## [Exercise aim]
The whole listing that follows, pictures excepted, should be printed again exactly as given.

## [Records]
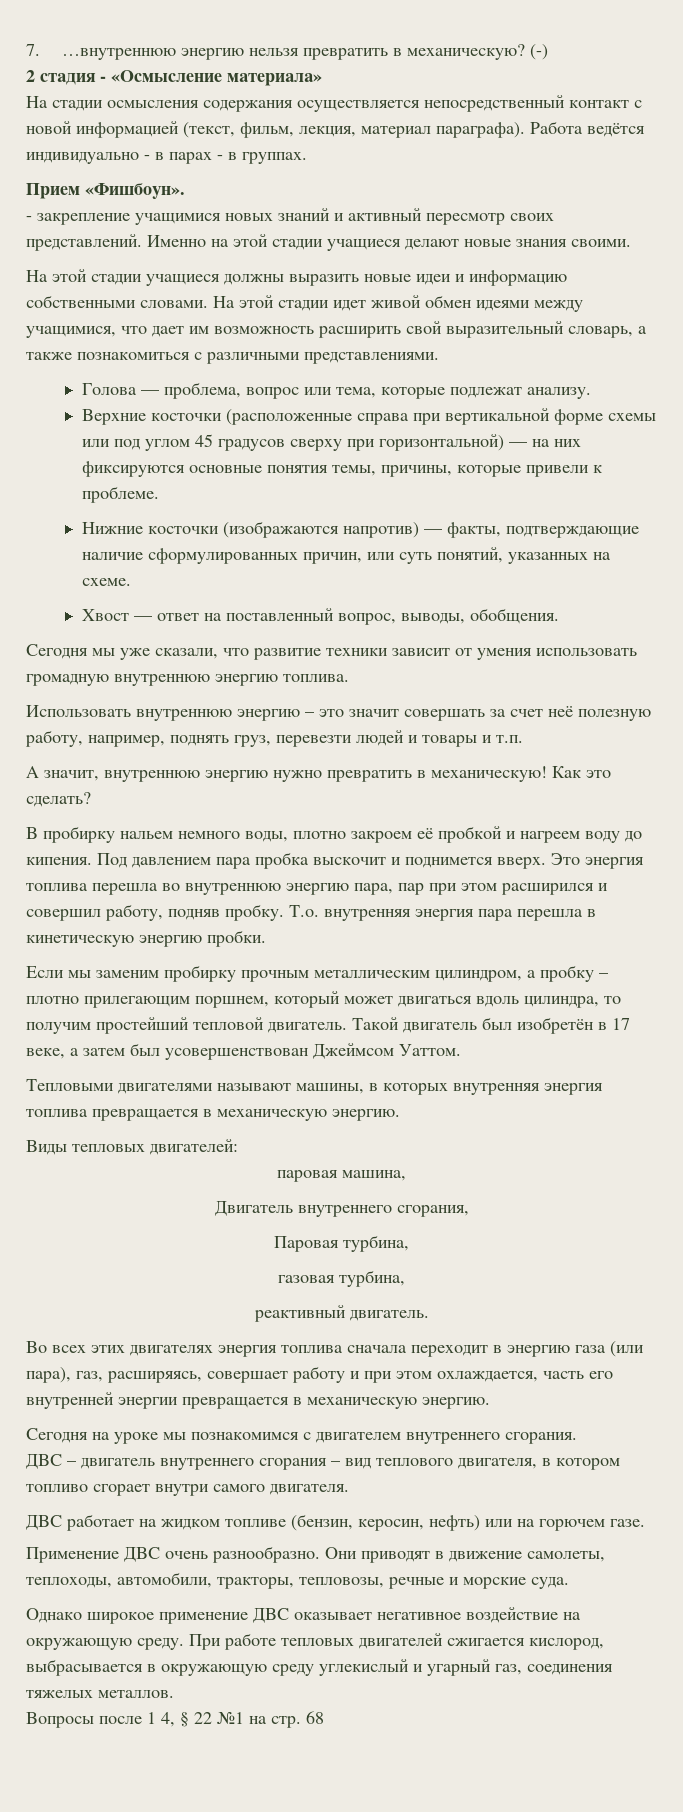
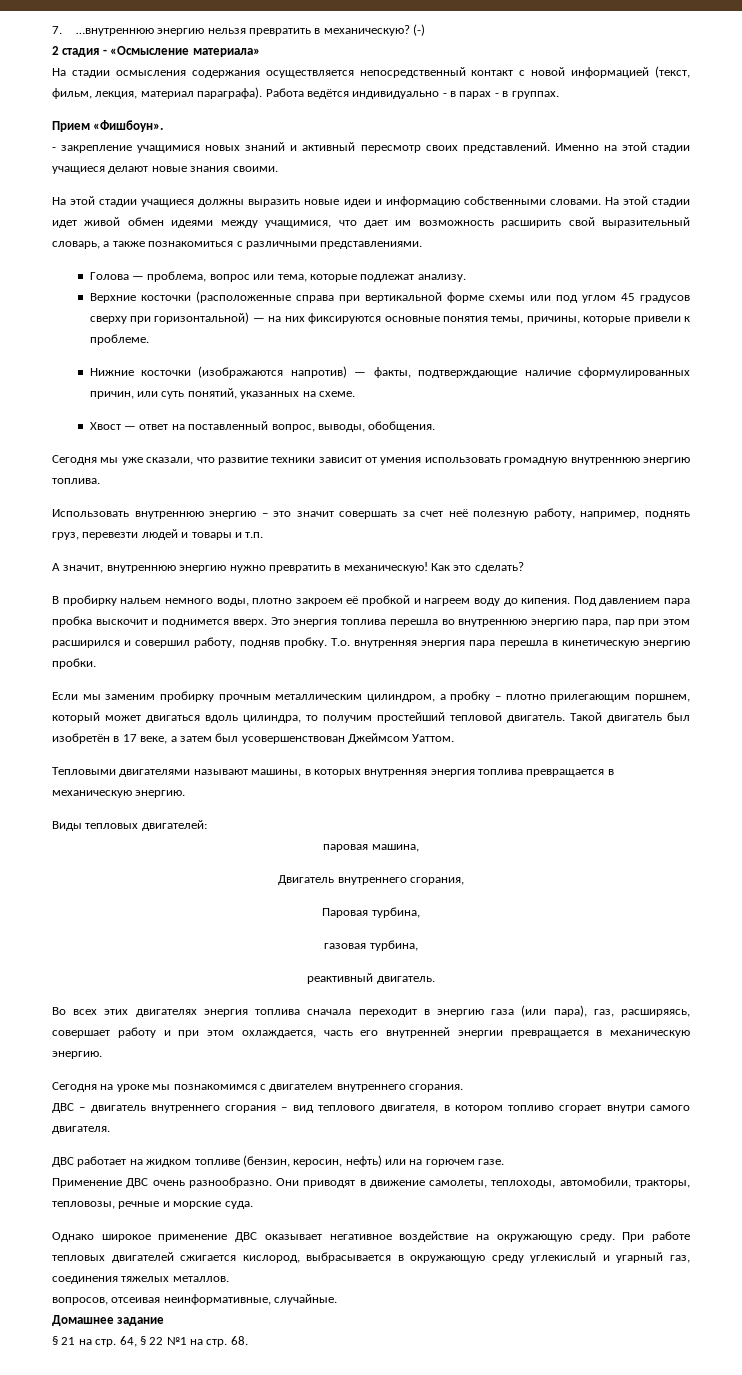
[26,1712,175,1728] Вопросы после 1 4, -> [52,1294,338,1305] [52,1315,165,1326] [52,1336,137,1347] вопросов, отсеивая неинформативные, случайные. // Домашнее задание // § 21 на стр. 64,
[306,1711,324,1724] 68 -> [230,1336,248,1345] 68.

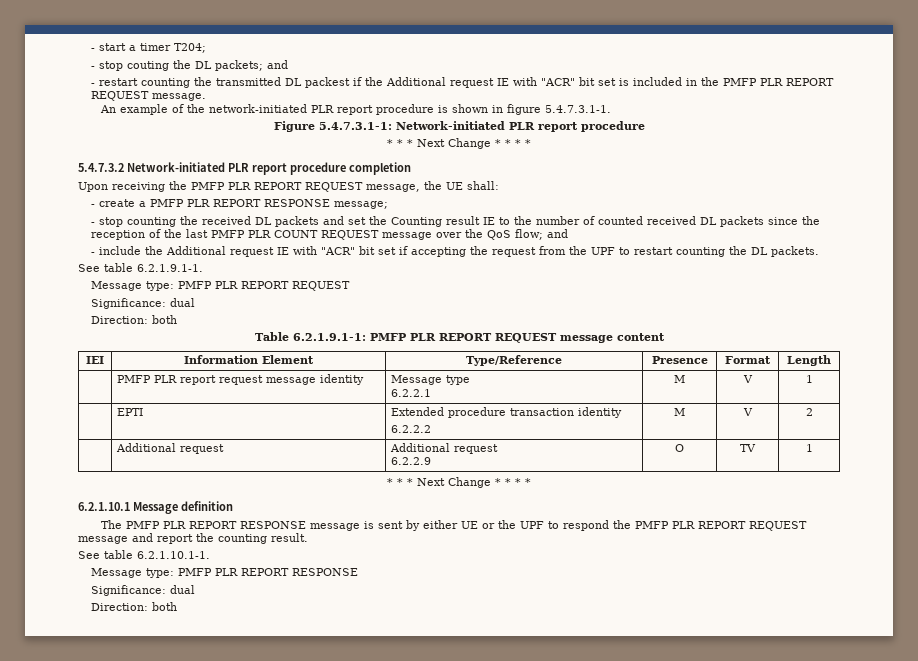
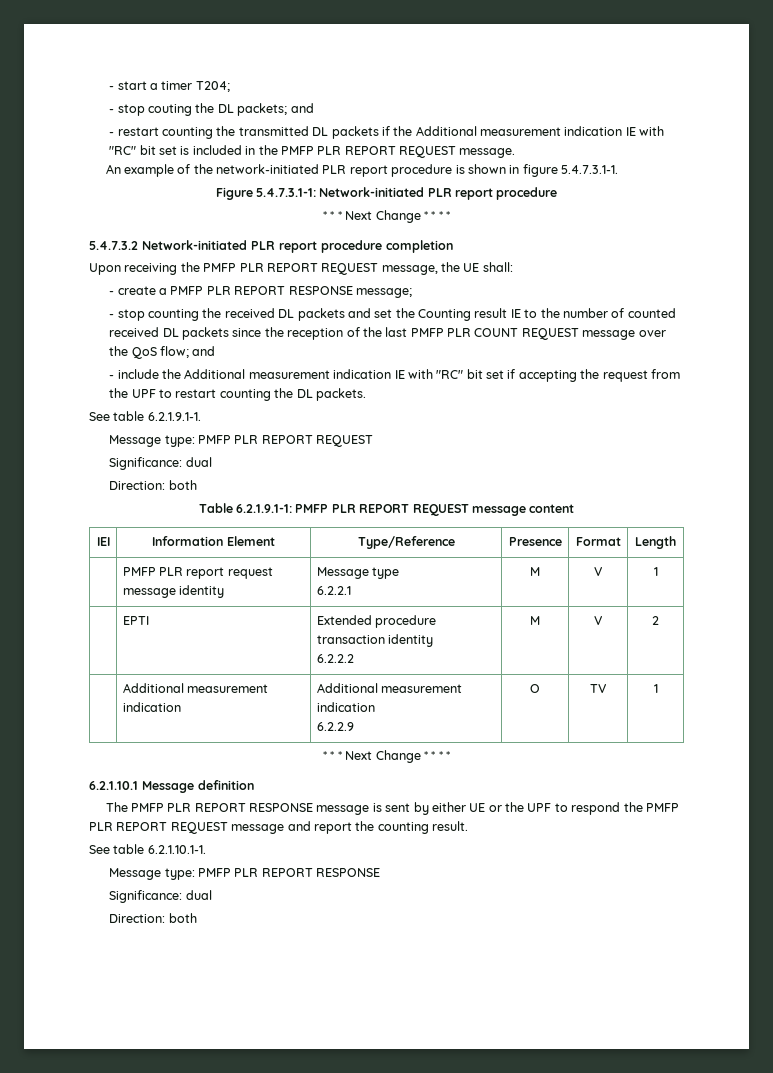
[304,77,350,88] packest -> [331,126,379,139] packets
[449,77,575,88] request IE with "ACR" -> [480,126,665,136] [109,146,137,155] measurement indication IE with "RC"
[229,246,355,257] request IE with "ACR" -> [248,369,464,379] measurement indication IE with "RC"
[180,444,225,454] [390,443,499,454] request | Additional request -> [186,684,268,693] [122,702,181,712] [316,683,462,693] [316,702,375,712] measurement indication | Additional measurement indication

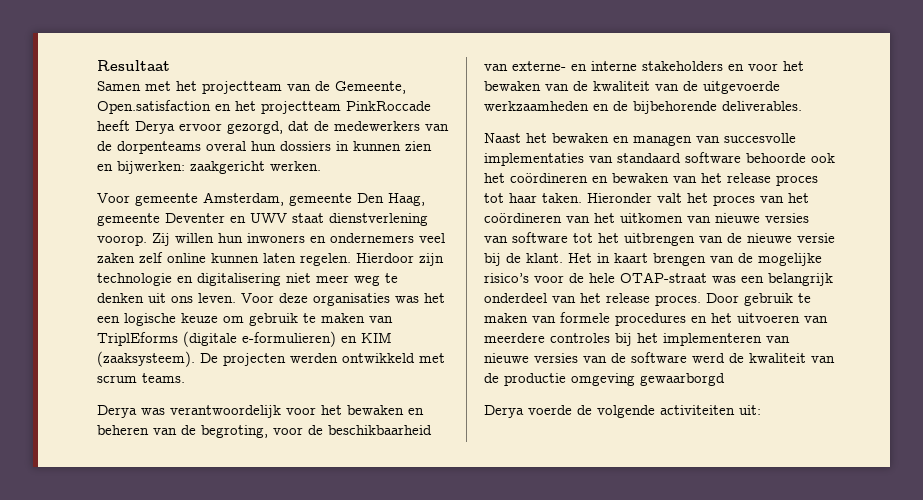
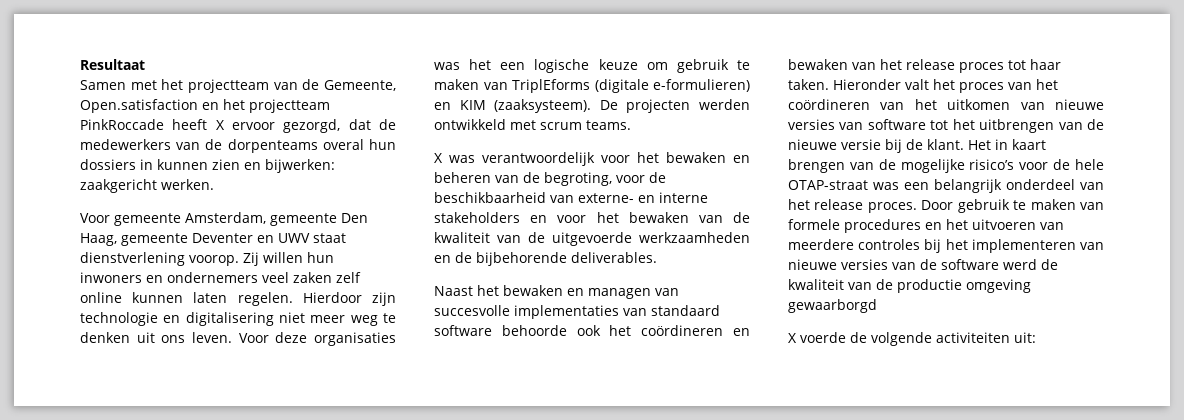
[135,121,175,134] Derya -> [215,120,225,130] X
[97,405,137,418] Derya -> [434,153,443,163] X
[484,405,524,418] Derya -> [788,333,797,343] X

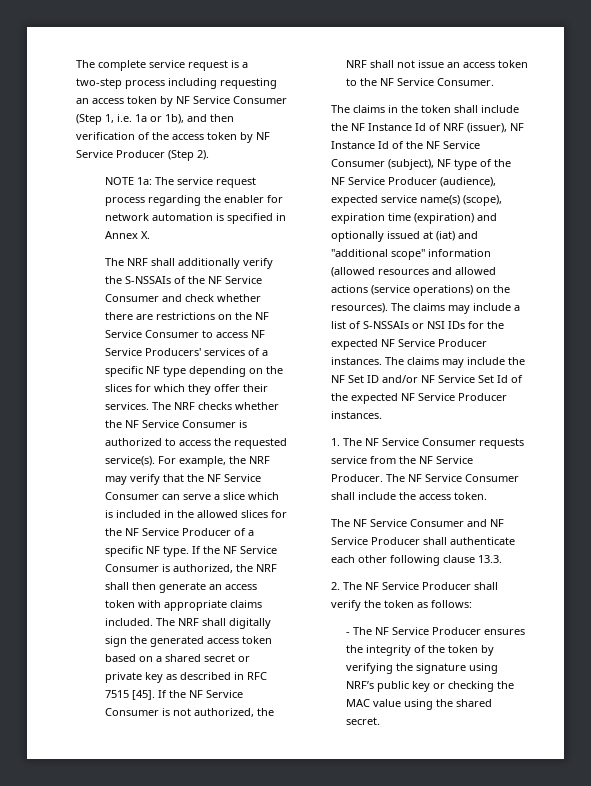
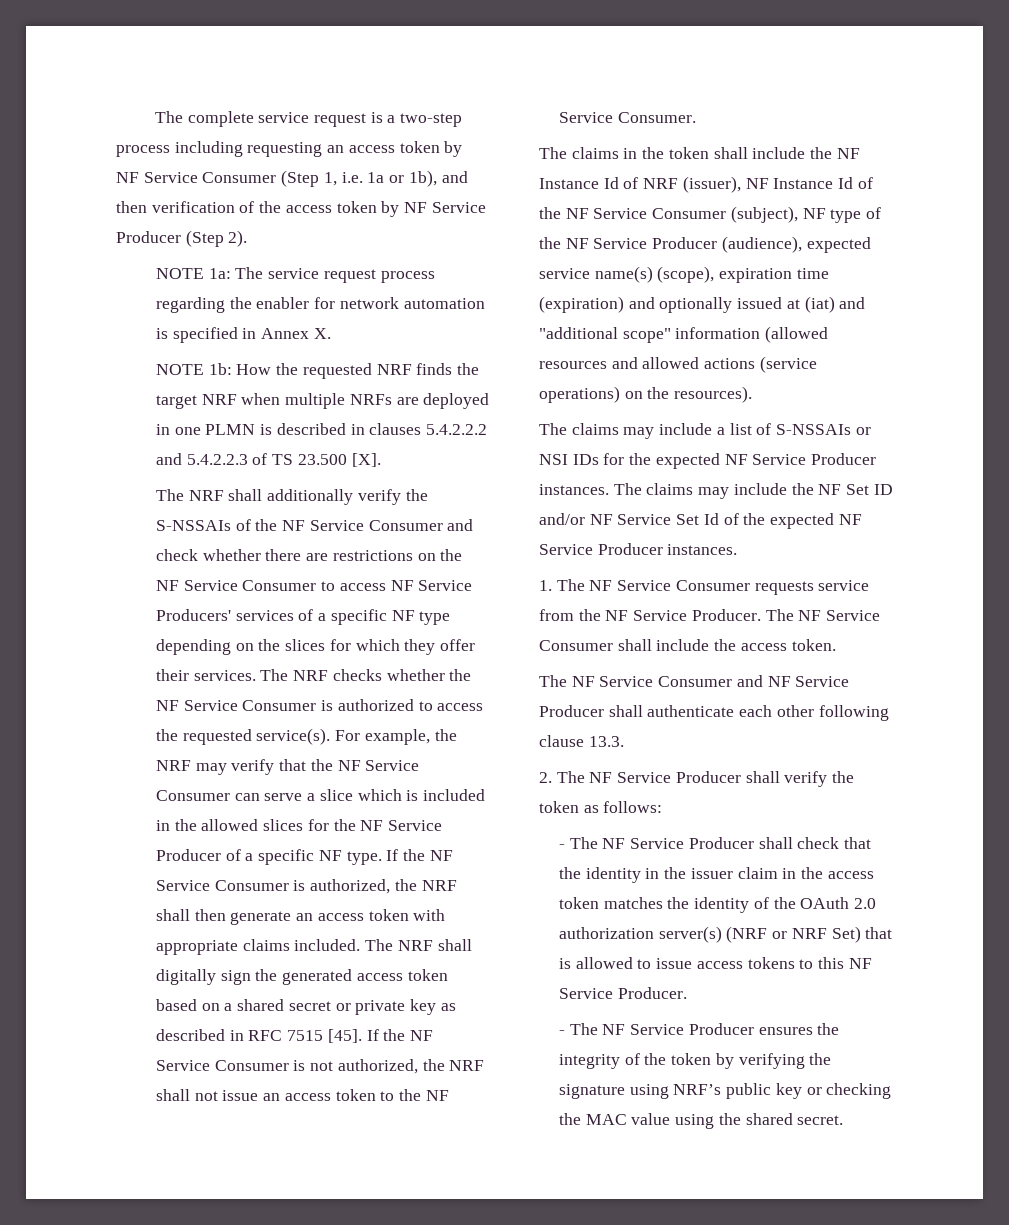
(150, 235) none -> [155,363,480,379] [155,393,490,409] [155,423,488,435] [155,453,381,467] // NOTE 1b: How the requested NRF finds the target NRF when multiple NRFs are deployed in one PLMN is described in clauses 5.4.2.2.2 and 5.4.2.2.3 of TS 23.500 [X].
(389, 308) none -> (753, 394) //
(473, 604) none -> [558,837,872,849] [558,867,874,883] [558,897,877,913] [558,926,893,943] [558,957,872,969] [558,987,687,999] // - The NF Service Producer shall check that the identity in the issuer claim in the access token matches the identity of the OAuth 2.0 authorization server(s) (NRF or NRF Set) that is allowed to issue access tokens to this NF Service Producer.

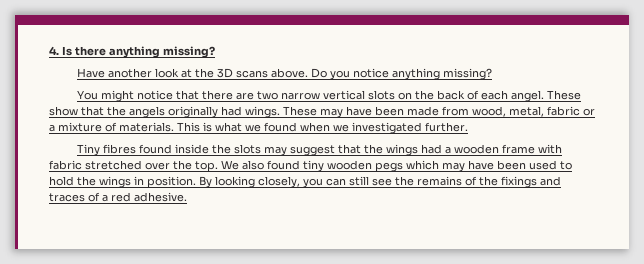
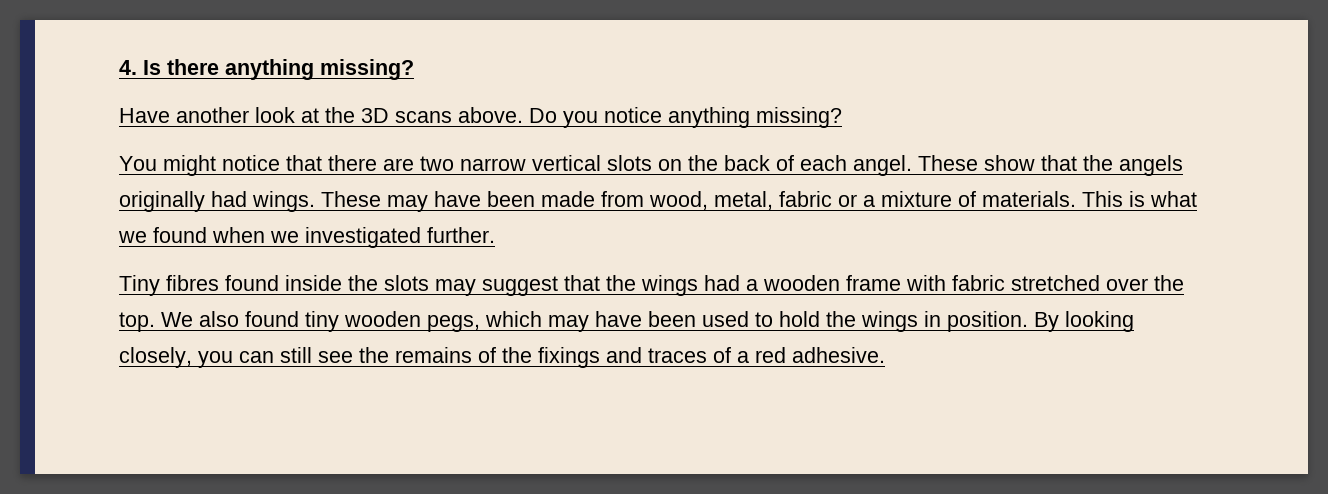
[375,162,403,172] pegs -> [427,315,480,332] pegs,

## [Result for this task]
[26,1712,175,1728] Вопросы после 1 4, -> [52,1294,338,1305] [52,1315,165,1326] [52,1336,137,1347] вопросов, отсеивая неинформативные, случайные. // Домашнее задание // § 21 на стр. 64,
[306,1711,324,1724] 68 -> [230,1336,248,1345] 68.

[304,77,350,88] packest -> [331,126,379,139] packets
[449,77,575,88] request IE with "ACR" -> [480,126,665,136] [109,146,137,155] measurement indication IE with "RC"
[229,246,355,257] request IE with "ACR" -> [248,369,464,379] measurement indication IE with "RC"
[180,444,225,454] [390,443,499,454] request | Additional request -> [186,684,268,693] [122,702,181,712] [316,683,462,693] [316,702,375,712] measurement indication | Additional measurement indication

[135,121,175,134] Derya -> [215,120,225,130] X
[97,405,137,418] Derya -> [434,153,443,163] X
[484,405,524,418] Derya -> [788,333,797,343] X

(150, 235) none -> [155,363,480,379] [155,393,490,409] [155,423,488,435] [155,453,381,467] // NOTE 1b: How the requested NRF finds the target NRF when multiple NRFs are deployed in one PLMN is described in clauses 5.4.2.2.2 and 5.4.2.2.3 of TS 23.500 [X].
(389, 308) none -> (753, 394) //
(473, 604) none -> [558,837,872,849] [558,867,874,883] [558,897,877,913] [558,926,893,943] [558,957,872,969] [558,987,687,999] // - The NF Service Producer shall check that the identity in the issuer claim in the access token matches the identity of the OAuth 2.0 authorization server(s) (NRF or NRF Set) that is allowed to issue access tokens to this NF Service Producer.

[375,162,403,172] pegs -> [427,315,480,332] pegs,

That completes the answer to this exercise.